Speaking at the penultimate session of Media360, Evans said that although each of these "four horsemen" of the mobile ecosystem operated in different spheres, the ecosystem was important for all.
Evans said: "All of them, being on the phone and controlling the phone, is what controls the future and so they are all vitally important."
Explaining the shift of power towards mobile, Evans predicted that by 2017 three quarters of literate adults will have a smartphone, as PC sales flatline.
He said this was interesting because smartphones were the point where "mobile and technology merge".
Evans said: "All of a sudden, internet technology and technology companies can address that much bigger mobile base, rather than being stuck in the much smaller PC base.
"That is changing everything and it's dragging internet along, and it's dragging media along, and it's dragging advertising along with it, and tablets are just accelerating that change."
The explosion in the sale of smartphones also brought with it a shift in use and scale, he added.
Evans pointed out that smartphones were replaced more frequently than PCs, could be taken everywhere, were personal, and mobile internet use was about apps and social, as well as about the web.

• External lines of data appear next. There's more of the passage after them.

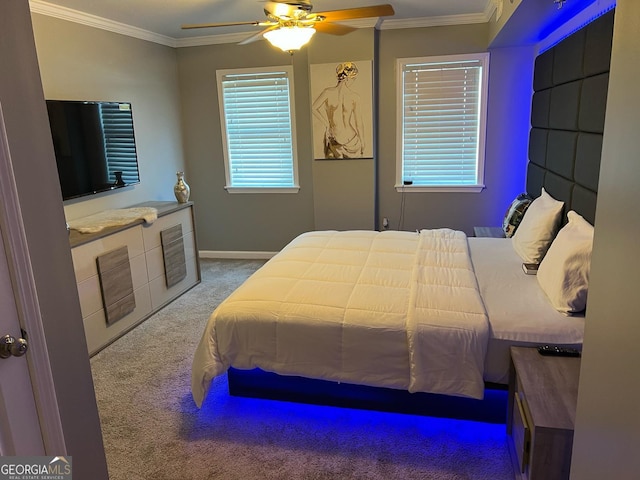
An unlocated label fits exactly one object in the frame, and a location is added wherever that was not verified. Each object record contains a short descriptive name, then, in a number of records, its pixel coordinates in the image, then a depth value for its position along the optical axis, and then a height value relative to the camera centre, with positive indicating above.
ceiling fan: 2.67 +0.71
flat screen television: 3.46 -0.03
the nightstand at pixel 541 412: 1.59 -1.02
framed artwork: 4.55 +0.24
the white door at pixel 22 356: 1.22 -0.58
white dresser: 3.22 -1.03
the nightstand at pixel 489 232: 4.07 -0.94
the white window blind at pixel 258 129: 4.99 +0.07
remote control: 2.01 -0.99
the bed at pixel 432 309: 2.17 -0.90
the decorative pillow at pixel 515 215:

In comparison, Evans said PCs were often shared, not portable and the internet usage was primarily web based.
Smartphones created a shift in power as well, Evans said, referencing the decreasing dominance of Microsoft.
The Seattle-based software giant has gone from owning 90 per cent of internet devices, to under a quarter, with Samsung and Apple now taking over.
Evans also said Amazon's increasing importance posed a threat to both Google and media, because it was the "funnel that sits on the end of commerce" and its influence in the retail industry meant it was driving advertising's future.